- _GOAL OF THE EXERCISE_: Rewrite the items below as a two-column CSV with the header row item_text,answer and one row per item. Put each item's text and its answer in its own quoted field, with line breaks replaced by spaces.

Dataset items:
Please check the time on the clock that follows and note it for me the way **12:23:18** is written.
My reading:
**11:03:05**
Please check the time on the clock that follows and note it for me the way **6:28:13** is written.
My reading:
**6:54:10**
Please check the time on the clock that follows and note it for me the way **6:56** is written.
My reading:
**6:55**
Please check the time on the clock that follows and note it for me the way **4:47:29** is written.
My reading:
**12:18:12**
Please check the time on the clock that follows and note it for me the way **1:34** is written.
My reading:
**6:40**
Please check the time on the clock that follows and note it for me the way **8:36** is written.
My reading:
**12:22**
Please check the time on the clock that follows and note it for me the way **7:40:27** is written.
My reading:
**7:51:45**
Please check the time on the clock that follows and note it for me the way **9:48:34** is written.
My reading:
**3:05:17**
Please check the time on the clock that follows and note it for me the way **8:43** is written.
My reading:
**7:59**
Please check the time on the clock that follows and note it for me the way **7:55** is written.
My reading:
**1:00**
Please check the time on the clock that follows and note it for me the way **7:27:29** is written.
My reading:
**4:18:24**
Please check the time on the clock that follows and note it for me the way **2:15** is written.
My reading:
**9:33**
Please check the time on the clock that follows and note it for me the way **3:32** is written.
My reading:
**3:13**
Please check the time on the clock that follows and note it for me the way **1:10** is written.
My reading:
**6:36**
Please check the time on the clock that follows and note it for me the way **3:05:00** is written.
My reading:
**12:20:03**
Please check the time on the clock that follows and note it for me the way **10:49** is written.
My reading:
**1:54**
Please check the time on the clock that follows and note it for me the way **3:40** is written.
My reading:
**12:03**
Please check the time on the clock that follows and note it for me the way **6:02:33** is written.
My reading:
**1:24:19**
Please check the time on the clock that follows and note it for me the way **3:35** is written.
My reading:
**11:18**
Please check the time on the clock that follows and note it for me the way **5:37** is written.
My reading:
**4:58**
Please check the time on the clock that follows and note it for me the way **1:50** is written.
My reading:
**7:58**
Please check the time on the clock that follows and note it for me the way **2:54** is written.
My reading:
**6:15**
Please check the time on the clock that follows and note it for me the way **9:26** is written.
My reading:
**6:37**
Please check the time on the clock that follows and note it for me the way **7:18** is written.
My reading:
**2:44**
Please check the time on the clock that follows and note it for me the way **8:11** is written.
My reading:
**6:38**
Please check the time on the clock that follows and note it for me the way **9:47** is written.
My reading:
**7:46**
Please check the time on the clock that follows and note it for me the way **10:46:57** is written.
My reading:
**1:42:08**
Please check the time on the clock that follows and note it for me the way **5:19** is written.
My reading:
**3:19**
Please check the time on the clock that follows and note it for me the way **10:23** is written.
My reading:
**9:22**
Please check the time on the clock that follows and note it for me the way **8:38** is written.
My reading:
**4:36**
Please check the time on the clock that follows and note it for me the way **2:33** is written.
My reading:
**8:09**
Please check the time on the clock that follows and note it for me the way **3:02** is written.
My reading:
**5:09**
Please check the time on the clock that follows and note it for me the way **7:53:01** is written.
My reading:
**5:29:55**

- _SOLUTION_:
item_text,answer
"Please check the time on the clock that follows and note it for me the way **12:23:18** is written. My reading:","**11:03:05**"
"Please check the time on the clock that follows and note it for me the way **6:28:13** is written. My reading:","**6:54:10**"
"Please check the time on the clock that follows and note it for me the way **6:56** is written. My reading:","**6:55**"
"Please check the time on the clock that follows and note it for me the way **4:47:29** is written. My reading:","**12:18:12**"
"Please check the time on the clock that follows and note it for me the way **1:34** is written. My reading:","**6:40**"
"Please check the time on the clock that follows and note it for me the way **8:36** is written. My reading:","**12:22**"
"Please check the time on the clock that follows and note it for me the way **7:40:27** is written. My reading:","**7:51:45**"
"Please check the time on the clock that follows and note it for me the way **9:48:34** is written. My reading:","**3:05:17**"
"Please check the time on the clock that follows and note it for me the way **8:43** is written. My reading:","**7:59**"
"Please check the time on the clock that follows and note it for me the way **7:55** is written. My reading:","**1:00**"
"Please check the time on the clock that follows and note it for me the way **7:27:29** is written. My reading:","**4:18:24**"
"Please check the time on the clock that follows and note it for me the way **2:15** is written. My reading:","**9:33**"
"Please check the time on the clock that follows and note it for me the way **3:32** is written. My reading:","**3:13**"
"Please check the time on the clock that follows and note it for me the way **1:10** is written. My reading:","**6:36**"
"Please check the time on the clock that follows and note it for me the way **3:05:00** is written. My reading:","**12:20:03**"
"Please check the time on the clock that follows and note it for me the way **10:49** is written. My reading:","**1:54**"
"Please check the time on the clock that follows and note it for me the way **3:40** is written. My reading:","**12:03**"
"Please check the time on the clock that follows and note it for me the way **6:02:33** is written. My reading:","**1:24:19**"
"Please check the time on the clock that follows and note it for me the way **3:35** is written. My reading:","**11:18**"
"Please check the time on the clock that follows and note it for me the way **5:37** is written. My reading:","**4:58**"
"Please check the time on the clock that follows and note it for me the way **1:50** is written. My reading:","**7:58**"
"Please check the time on the clock that follows and note it for me the way **2:54** is written. My reading:","**6:15**"
"Please check the time on the clock that follows and note it for me the way **9:26** is written. My reading:","**6:37**"
"Please check the time on the clock that follows and note it for me the way **7:18** is written. My reading:","**2:44**"
"Please check the time on the clock that follows and note it for me the way **8:11** is written. My reading:","**6:38**"
"Please check the time on the clock that follows and note it for me the way **9:47** is written. My reading:","**7:46**"
"Please check the time on the clock that follows and note it for me the way **10:46:57** is written. My reading:","**1:42:08**"
"Please check the time on the clock that follows and note it for me the way **5:19** is written. My reading:","**3:19**"
"Please check the time on the clock that follows and note it for me the way **10:23** is written. My reading:","**9:22**"
"Please check the time on the clock that follows and note it for me the way **8:38** is written. My reading:","**4:36**"
"Please check the time on the clock that follows and note it for me the way **2:33** is written. My reading:","**8:09**"
"Please check the time on the clock that follows and note it for me the way **3:02** is written. My reading:","**5:09**"
"Please check the time on the clock that follows and note it for me the way **7:53:01** is written. My reading:","**5:29:55**"